• [Task statement] For the data below, give the number of lines that include the word "Sabadell" and nothing else.

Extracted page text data
BEGIN

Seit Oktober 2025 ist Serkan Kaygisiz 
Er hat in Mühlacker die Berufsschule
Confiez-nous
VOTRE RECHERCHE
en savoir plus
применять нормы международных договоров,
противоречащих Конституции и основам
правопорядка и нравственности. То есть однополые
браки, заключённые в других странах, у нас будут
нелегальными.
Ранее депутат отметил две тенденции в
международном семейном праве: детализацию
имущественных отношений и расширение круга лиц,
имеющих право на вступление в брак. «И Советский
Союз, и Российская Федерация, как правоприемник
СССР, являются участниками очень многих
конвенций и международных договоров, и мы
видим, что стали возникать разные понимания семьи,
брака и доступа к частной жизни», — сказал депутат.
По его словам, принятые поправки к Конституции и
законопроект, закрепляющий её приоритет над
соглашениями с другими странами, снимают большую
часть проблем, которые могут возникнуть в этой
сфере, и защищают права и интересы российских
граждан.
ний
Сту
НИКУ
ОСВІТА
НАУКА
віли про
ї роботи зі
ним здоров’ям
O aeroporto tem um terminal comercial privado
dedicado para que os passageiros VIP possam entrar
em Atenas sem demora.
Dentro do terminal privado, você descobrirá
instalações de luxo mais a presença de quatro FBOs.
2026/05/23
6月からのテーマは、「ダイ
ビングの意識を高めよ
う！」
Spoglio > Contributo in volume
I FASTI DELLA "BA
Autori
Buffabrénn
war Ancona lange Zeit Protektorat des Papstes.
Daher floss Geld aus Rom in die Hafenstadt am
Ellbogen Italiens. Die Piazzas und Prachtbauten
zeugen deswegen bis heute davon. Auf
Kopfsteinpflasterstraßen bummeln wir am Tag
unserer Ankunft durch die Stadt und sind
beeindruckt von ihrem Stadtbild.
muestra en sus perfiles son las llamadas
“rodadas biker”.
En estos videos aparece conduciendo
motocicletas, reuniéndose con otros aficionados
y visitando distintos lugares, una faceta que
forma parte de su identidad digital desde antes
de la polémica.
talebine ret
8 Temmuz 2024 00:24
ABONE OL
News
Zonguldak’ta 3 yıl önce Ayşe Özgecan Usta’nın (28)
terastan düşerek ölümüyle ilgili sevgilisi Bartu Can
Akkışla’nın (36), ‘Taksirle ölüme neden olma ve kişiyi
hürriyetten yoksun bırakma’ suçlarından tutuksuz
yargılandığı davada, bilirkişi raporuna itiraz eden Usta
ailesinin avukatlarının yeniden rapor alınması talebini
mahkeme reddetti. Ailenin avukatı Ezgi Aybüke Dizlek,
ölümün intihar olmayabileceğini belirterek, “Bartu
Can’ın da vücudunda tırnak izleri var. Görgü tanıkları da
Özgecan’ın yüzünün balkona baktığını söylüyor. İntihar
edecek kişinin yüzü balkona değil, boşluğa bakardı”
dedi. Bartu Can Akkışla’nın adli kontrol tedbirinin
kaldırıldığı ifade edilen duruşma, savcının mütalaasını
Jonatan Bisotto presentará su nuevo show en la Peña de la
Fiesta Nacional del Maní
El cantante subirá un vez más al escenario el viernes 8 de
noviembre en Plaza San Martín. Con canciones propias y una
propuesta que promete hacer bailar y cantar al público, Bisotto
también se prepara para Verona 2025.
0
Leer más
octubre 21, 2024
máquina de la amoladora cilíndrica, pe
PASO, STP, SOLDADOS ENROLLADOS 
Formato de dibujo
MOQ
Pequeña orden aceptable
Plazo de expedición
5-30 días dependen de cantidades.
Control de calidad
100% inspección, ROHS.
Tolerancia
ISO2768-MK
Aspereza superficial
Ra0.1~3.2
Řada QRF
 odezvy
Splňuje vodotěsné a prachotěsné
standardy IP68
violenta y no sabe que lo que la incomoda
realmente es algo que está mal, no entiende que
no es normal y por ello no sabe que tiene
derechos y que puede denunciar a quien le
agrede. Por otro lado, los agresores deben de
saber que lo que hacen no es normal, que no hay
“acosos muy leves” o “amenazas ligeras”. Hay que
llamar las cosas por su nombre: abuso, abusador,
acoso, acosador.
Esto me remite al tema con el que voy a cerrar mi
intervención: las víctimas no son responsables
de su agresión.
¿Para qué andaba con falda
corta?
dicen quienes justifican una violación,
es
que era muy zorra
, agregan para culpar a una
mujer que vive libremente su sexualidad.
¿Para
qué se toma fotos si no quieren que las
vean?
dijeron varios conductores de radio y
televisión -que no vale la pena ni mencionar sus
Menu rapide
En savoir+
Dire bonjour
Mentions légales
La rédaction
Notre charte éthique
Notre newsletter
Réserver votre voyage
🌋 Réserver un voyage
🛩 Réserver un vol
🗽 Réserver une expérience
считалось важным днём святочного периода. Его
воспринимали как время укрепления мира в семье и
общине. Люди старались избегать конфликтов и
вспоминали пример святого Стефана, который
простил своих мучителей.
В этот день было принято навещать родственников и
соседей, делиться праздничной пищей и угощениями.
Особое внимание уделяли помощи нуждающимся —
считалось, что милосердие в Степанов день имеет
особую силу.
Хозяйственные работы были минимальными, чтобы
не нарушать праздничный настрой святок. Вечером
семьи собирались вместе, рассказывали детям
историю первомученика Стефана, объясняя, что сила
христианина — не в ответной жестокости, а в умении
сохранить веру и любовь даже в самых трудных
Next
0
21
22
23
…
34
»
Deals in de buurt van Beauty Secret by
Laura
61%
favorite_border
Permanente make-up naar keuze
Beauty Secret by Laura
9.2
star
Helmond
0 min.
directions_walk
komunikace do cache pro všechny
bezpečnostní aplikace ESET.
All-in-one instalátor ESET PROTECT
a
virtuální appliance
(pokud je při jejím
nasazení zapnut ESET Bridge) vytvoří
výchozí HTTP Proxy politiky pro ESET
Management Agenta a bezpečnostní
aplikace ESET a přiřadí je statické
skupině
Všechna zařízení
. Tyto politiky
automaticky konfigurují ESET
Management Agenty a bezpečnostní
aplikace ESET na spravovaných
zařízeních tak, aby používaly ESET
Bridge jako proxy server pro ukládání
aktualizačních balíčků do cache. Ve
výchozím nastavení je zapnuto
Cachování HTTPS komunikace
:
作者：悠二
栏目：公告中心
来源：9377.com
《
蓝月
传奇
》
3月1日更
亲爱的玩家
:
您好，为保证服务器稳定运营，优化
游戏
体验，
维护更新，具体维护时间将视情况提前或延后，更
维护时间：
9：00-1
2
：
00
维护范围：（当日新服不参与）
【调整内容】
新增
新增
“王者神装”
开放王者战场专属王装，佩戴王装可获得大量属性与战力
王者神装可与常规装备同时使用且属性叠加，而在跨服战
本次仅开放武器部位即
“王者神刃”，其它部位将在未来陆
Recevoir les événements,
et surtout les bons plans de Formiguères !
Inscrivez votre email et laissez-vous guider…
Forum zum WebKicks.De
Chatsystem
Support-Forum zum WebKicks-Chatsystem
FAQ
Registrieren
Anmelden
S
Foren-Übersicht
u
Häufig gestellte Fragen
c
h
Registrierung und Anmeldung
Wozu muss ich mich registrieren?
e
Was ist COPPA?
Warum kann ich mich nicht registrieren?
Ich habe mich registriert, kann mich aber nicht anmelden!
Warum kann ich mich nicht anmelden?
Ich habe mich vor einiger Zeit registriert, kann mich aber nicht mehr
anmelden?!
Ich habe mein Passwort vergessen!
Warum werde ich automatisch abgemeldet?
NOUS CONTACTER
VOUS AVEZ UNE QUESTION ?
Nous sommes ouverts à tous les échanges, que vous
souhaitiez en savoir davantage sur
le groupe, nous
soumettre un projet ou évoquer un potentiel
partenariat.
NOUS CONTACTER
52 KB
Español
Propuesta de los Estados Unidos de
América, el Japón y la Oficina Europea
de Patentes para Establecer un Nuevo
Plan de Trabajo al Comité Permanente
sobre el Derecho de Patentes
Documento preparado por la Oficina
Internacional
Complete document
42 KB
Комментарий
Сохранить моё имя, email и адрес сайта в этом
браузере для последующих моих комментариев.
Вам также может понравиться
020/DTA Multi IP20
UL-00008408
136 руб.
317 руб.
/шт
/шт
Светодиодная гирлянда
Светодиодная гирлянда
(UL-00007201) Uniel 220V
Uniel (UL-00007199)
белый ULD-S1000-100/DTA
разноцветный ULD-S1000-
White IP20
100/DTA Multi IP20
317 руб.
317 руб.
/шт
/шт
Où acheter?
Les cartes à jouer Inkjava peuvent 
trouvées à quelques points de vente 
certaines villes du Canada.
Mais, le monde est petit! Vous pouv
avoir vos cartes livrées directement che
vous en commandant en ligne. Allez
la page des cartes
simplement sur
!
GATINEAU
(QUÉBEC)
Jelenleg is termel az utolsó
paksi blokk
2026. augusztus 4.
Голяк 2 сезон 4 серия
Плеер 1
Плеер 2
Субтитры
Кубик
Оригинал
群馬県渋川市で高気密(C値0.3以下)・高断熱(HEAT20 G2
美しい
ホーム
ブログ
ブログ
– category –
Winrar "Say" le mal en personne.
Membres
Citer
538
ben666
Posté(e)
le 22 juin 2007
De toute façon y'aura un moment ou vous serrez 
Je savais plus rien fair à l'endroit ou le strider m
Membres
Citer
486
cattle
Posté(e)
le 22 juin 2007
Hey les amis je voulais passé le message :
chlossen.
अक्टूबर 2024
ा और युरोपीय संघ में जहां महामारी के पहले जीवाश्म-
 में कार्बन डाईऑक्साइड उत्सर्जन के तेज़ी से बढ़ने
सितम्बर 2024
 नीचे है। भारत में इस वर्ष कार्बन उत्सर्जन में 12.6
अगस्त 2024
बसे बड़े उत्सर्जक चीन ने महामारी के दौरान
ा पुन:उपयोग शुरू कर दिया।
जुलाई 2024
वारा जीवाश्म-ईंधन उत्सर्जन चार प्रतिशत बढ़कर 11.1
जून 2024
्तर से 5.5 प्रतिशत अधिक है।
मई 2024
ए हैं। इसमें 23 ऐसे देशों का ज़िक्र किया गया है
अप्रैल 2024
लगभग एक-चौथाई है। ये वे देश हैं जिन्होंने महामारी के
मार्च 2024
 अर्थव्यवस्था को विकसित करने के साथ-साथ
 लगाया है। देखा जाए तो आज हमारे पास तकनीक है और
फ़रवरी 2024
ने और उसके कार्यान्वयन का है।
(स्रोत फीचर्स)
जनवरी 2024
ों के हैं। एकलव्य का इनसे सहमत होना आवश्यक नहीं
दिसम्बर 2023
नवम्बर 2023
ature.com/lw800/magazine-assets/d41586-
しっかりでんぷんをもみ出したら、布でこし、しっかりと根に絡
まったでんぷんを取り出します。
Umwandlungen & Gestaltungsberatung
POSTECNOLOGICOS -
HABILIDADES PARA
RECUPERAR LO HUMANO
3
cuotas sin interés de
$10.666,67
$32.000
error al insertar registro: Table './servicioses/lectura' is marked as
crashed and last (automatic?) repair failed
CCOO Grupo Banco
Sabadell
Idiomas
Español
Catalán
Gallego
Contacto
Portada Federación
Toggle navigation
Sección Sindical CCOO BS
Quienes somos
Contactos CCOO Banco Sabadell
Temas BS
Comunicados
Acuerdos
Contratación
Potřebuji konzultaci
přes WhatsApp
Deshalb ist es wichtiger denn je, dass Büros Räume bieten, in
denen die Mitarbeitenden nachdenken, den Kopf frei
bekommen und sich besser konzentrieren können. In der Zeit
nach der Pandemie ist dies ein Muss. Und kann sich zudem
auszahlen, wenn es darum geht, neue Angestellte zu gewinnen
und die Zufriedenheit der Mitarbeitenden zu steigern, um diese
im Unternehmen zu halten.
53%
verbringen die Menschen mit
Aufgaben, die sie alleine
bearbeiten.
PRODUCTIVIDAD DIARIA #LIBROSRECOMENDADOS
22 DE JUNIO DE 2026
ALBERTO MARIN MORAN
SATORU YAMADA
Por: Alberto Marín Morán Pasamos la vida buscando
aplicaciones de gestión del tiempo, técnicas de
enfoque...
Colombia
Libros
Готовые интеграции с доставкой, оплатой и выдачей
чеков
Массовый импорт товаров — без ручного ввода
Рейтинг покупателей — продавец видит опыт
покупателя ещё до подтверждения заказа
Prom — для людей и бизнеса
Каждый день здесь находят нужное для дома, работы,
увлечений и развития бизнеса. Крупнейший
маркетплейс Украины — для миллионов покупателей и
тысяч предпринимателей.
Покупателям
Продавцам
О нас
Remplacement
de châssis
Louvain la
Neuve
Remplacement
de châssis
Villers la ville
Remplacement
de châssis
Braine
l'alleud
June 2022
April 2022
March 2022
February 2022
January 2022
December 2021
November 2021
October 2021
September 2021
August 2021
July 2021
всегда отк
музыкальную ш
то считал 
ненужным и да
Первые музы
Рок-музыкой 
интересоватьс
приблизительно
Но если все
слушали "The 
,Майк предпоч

END

• [Result for this task] 2